Firstly, with the growing rumblings that Irish Water may actually be put to bed, it would appear that mass demonstrations have put some fear of God into a political structure which have always shown themselves utterly unbothered by political activism. Whether the costly dismantling of the entire system is right, wrong or even feasible, this conversation does feel like a sea change in how these issues are tackled by traditionally aloof and detached political elites, who appear to have finally realised how poorly they’ve misjudged public opinion in this regard. Whether this will fold outward into a broader discussion of austerity generally remains to be seen.

It also looks very much like Ireland is ready to have an adult conversation about its draconian and restrictive abortion laws, currently rated among the worst in Europe by numerous internal and external watchdogs. With a few exceptions, single-issue (or strongly outspoken) pro-life candidates did not fare well in this election, meaning we could be shaping up for a step into the 21st century for reproductive rights in Ireland. This should also give confidence to those pushing for other social advancements, such as the removal of Special Status for Catholic schools.

We May Have To Do This All Over Again Very Soon

And finally, if you simply cannot face having to go back to the sham and drudgery of ordinary, boring, everyday politics, then never worry! Some believe the showbiz-for-ugly-people glitz and glamour of election-time may well be coming back to a migraine near you soon. Alan Shatter – he of no sour grapes at all, no siree – believes there will be another election within 18 months, should a prospective government fail to assert itself, and Bertie Ahern, Pat Rabbite and Nora Owen agreed. Such an event is not unprecedented, but would more than likely give a large benefit to established parties rather than the huge numbers of independents and smaller parties, few of whom may be capable of mounting another long, expensive and grueling campaign so soon after this one.

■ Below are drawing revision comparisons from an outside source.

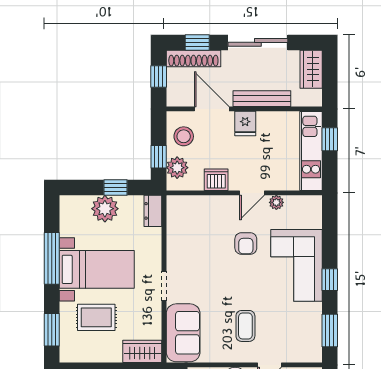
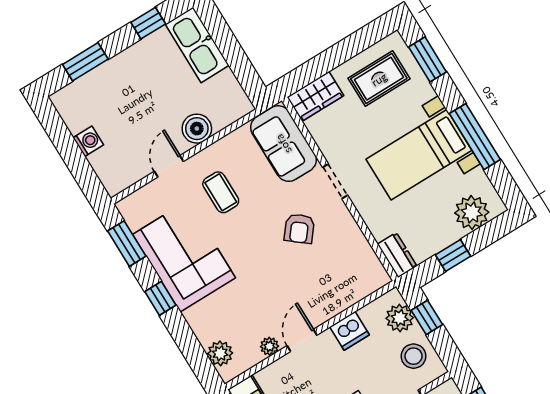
plant: (105, 209) -> (472, 213), moved
plant: (312, 218) -> (220, 353), added
armchair: (246, 243) -> (299, 229), moved, turned -141
corner sofa: (296, 265) -> (184, 256), moved
rug: (96, 317) -> (379, 79), moved

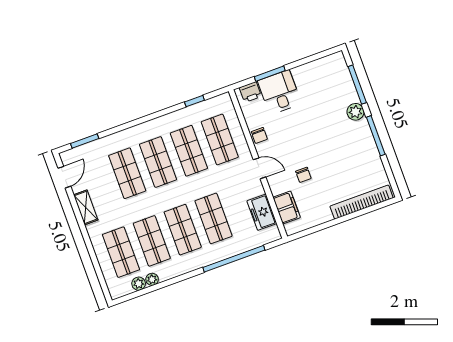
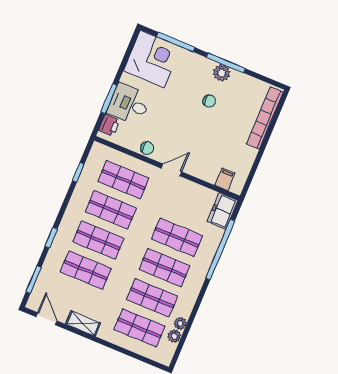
corner desk: (329, 78) -> (152, 59), added
plant: (355, 112) -> (222, 73), moved
window: (128, 125) -> (51, 238), added
chair: (303, 175) -> (209, 101), moved
filing cabinet: (287, 207) -> (225, 179), width x0.50
freezer: (262, 212) -> (223, 211), moved, turned 90

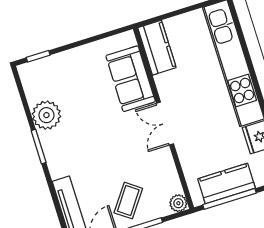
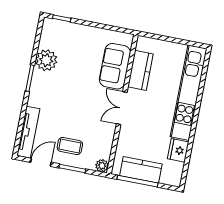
kitchen counter: (157, 48) -> (140, 70), moved
coffee table: (128, 201) -> (70, 146), turned 54

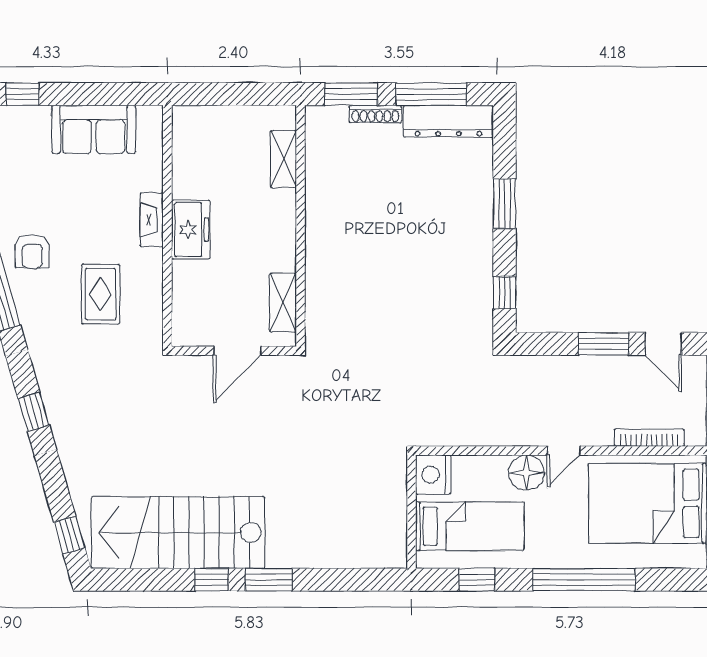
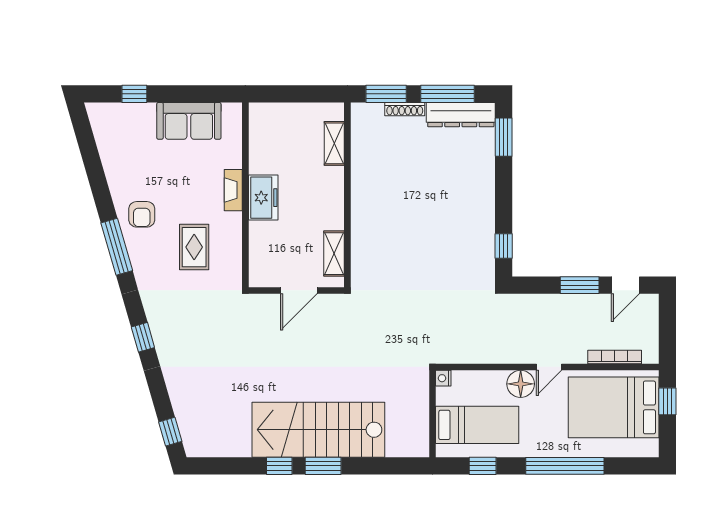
window: (504, 204) -> (504, 137), moved
door: (663, 344) -> (625, 285), hinge flipped
nightstand: (433, 474) -> (443, 378), width x0.53, depth x0.56
stairs: (178, 533) -> (318, 430), moved

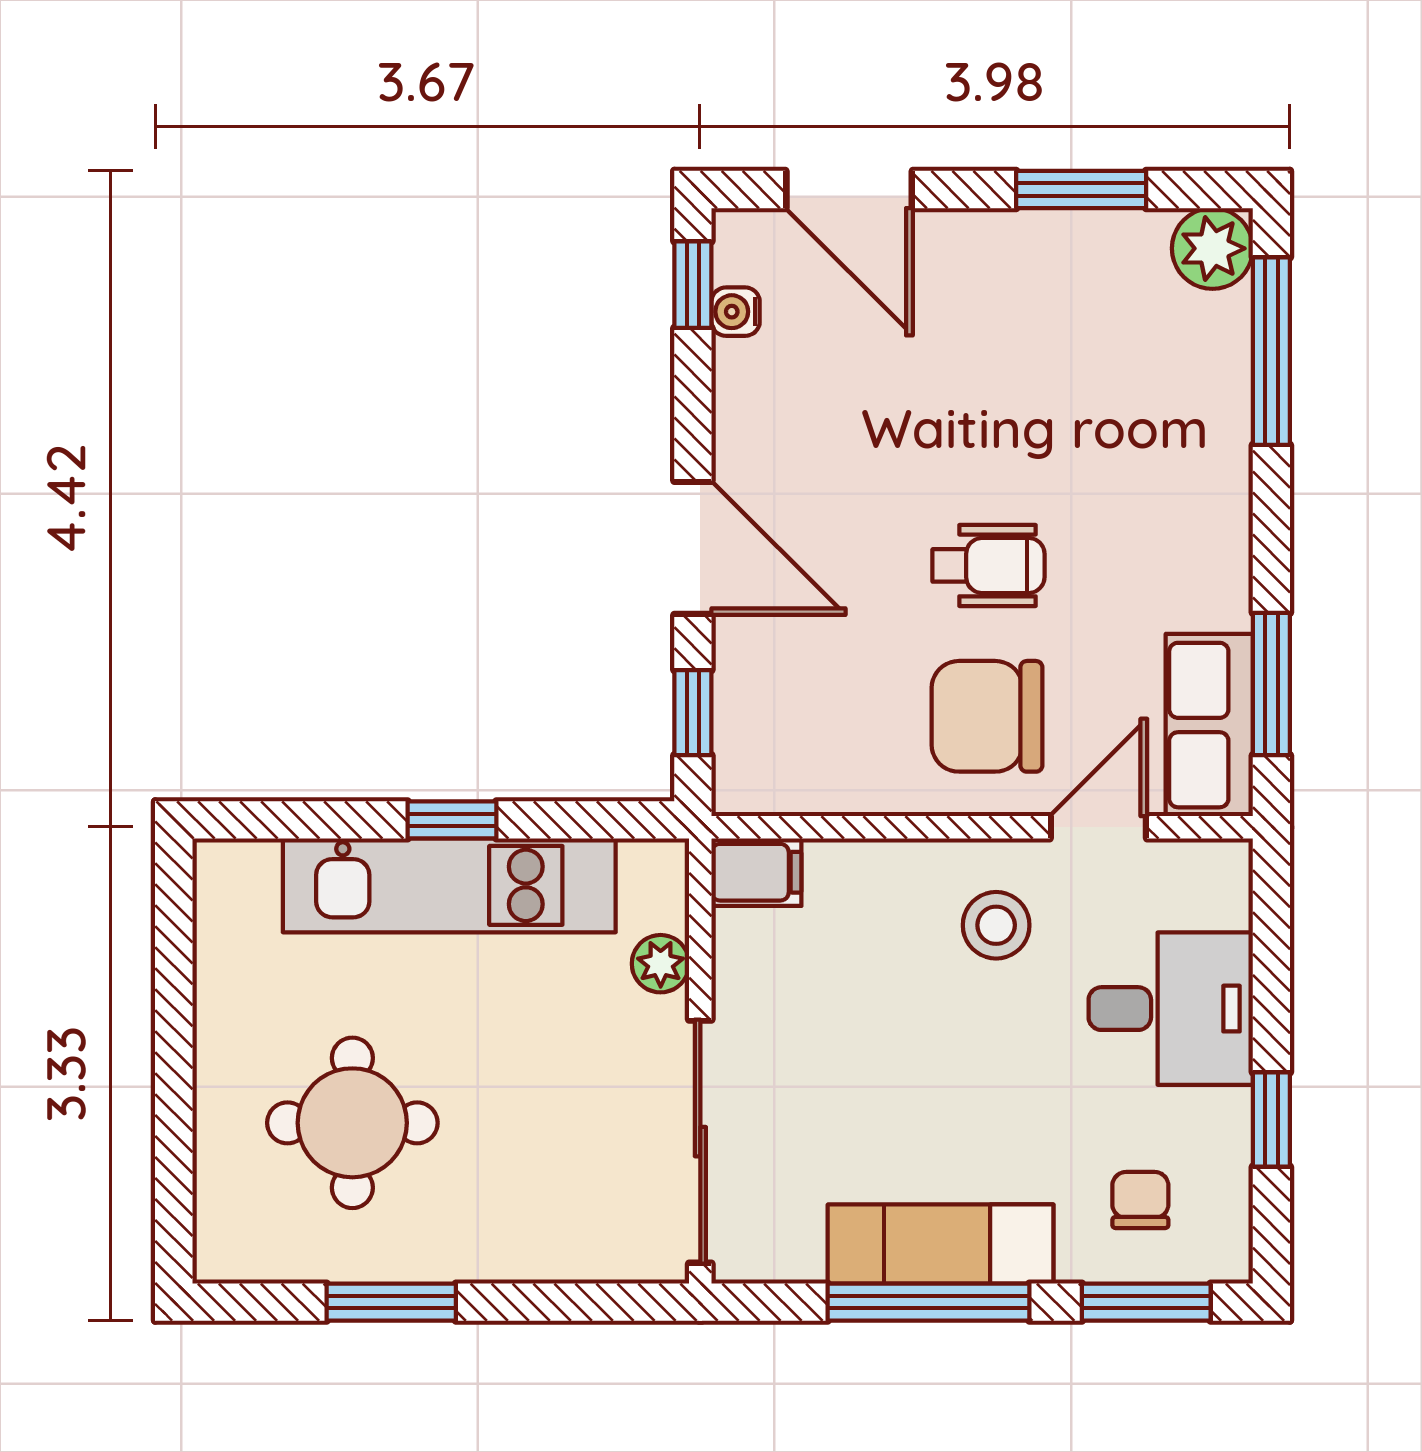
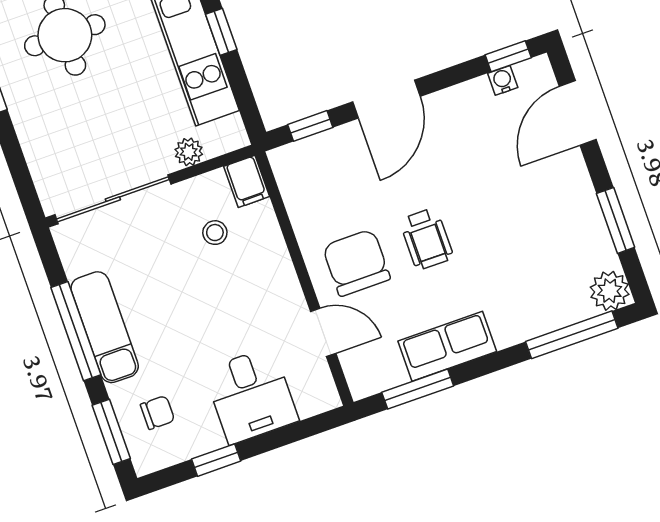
row of seats: (1209, 725) -> (447, 346), moved
stool: (996, 925) -> (215, 233), moved, width x0.73, depth x0.73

The upturn of this is that we may well see numbers for independents plummet, and go up for the major parties. All of which begs the question; what exactly is the incentive for these two parties – who have barely a wet rizla between them in fiscal, social or environmental policy - to form a working, meaningful coalition? We’ll be watching this with, well, not interest so much as slack-jawed horror, but we’ll be watching it nonetheless.